Acciones requeridas ::
1. Copia del texto sobre la informalidad laboral el tramo que va desde "De hecho, el" hasta "la precariedad laboral.".
2. Sigue escribiendo el texto sobre la informalidad laboral a partir de su última oración.

Fragmento seleccionado ::
::::::::

Un informe académico advierte que la precariedad laboral se consolida como un rasgo estructural del empleo. Afecta con mayor fuerza a jóvenes y se vincula directamente con la pobreza.
La tasa de informalidad laboral alcanzó el 43% en el cuarto trimestre de 2025 en Argentina, lo que implica que 4 de cada 10 trabajadores se desempeñan sin cobertura legal, impositiva ni de seguridad social.
El dato surge de un informe del Instituto Interdisciplinario de Economía Política, dependiente de la Facultad de Ciencias Económicas de la Universidad de Buenos Aires, y marca una suba de un punto porcentual interanual.
En paralelo, el desempleo también mostró un deterioro, al ubicarse en 7,5% de la población económicamente activa, lo que refuerza un escenario laboral cada vez más complejo.
Un piso alto que se repite hace años
El estudio concluye que la informalidad dejó de ser un fenómeno marginal para convertirse en un rasgo estructural del mercado de trabajo argentino.
De hecho, el nivel actual repite valores de 2008, lo que evidencia que el país lleva casi dos décadas sin lograr reducir significativamente la precariedad laboral.
Los jóvenes, los más afectados
Uno de los datos más preocupantes es el impacto sobre los más jóvenes:
- 7 de cada 10 trabajadores de entre 16 y 24 años son informales
- La tasa juvenil alcanzó el 67,4%, casi 24 puntos por encima del promedio general
Esto refleja las dificultades de inserción laboral formal y una brecha cada vez más marcada entre quienes acceden a empleos registrados y quienes quedan atrapados en trabajos precarios.
En contraste:
- Personas de 45 a 64 años: 34,2% de informalidad
- Entre 25 y 44 años: 42,2%
- Mayores de 65 años: 57,8%
El informe resume que la informalidad golpea con más fuerza al inicio y al final de la vida laboral.

::::::::

Información de origen ::
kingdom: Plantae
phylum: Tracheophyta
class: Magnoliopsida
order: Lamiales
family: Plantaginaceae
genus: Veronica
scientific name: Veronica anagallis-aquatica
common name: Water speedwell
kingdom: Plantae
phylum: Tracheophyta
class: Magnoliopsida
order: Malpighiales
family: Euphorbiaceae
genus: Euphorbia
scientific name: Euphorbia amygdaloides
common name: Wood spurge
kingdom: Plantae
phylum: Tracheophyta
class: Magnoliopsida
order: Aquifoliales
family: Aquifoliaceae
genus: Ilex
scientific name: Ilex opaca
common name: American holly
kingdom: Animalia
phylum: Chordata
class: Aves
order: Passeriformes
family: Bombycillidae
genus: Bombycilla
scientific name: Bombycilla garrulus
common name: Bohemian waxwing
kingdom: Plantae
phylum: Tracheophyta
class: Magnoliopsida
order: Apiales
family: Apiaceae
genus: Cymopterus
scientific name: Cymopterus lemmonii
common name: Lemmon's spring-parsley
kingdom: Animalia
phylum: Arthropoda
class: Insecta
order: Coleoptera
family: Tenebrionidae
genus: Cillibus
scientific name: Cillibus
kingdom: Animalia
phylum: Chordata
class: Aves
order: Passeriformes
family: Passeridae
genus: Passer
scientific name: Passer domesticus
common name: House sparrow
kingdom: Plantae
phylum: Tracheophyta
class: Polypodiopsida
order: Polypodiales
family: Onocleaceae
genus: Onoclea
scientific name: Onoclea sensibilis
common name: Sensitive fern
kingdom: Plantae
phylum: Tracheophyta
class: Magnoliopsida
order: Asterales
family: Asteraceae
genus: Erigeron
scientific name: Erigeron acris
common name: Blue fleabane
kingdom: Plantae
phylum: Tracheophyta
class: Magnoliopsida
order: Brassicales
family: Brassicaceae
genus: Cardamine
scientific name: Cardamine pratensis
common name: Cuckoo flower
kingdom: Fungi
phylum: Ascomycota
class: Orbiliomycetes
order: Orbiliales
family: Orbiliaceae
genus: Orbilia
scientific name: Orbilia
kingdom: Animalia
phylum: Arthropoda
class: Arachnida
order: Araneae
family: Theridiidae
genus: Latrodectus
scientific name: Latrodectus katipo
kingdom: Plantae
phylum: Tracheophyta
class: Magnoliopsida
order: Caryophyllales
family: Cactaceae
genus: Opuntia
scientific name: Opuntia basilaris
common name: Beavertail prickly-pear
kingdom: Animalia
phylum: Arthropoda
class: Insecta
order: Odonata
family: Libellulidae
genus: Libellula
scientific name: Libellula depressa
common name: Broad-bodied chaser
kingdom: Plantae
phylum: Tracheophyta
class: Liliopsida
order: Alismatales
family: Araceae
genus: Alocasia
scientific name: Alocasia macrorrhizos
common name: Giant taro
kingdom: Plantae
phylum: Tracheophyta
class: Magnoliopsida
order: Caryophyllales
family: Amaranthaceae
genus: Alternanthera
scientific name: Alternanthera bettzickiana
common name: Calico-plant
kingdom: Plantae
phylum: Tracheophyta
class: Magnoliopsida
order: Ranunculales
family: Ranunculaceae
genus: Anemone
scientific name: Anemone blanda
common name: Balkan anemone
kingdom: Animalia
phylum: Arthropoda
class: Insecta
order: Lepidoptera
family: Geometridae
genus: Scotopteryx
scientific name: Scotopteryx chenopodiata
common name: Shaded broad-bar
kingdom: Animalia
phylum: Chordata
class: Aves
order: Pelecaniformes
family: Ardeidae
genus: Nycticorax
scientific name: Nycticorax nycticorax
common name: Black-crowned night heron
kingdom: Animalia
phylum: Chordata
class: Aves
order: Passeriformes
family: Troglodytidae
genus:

::::::::

Respuestas numeradas ::
1.
De hecho, el nivel actual repite valores de 2008, lo que evidencia que el país lleva casi dos décadas sin lograr reducir significativamente la precariedad laboral.

2.
Informalidad y pobreza, un vínculo directo
El trabajo también evidencia la relación entre empleo precario y condiciones de vida:
- 32% de los trabajadores informales vive en hogares pobres
- Otro 27% está en situación de vulnerabilidad
Es decir, la informalidad no solo implica falta de derechos laborales, sino también ingresos inestables y mayor riesgo social.
Un fenómeno extendido en la región
En el contexto latinoamericano, Argentina se ubica entre los países con niveles elevados de informalidad, en una región donde la precariedad laboral es un problema estructural.
El ranking lo lideran:
- Perú (63,9%)
- Ecuador (58,9%)
- Paraguay (56,6%)
Mientras que Argentina se posiciona por encima de países como Brasil y Chile, lo que refuerza la dificultad local para revertir esta tendencia.
Un desafío de fondo
El informe coordinado por especialistas del IIEP deja una conclusión clara: la economía argentina enfrenta un problema profundo que afecta la calidad del empleo, amplía la desigualdad y limita la movilidad social.
Romper ese piso histórico de informalidad aparece como uno de los grandes desafíos pendientes para el mercado laboral.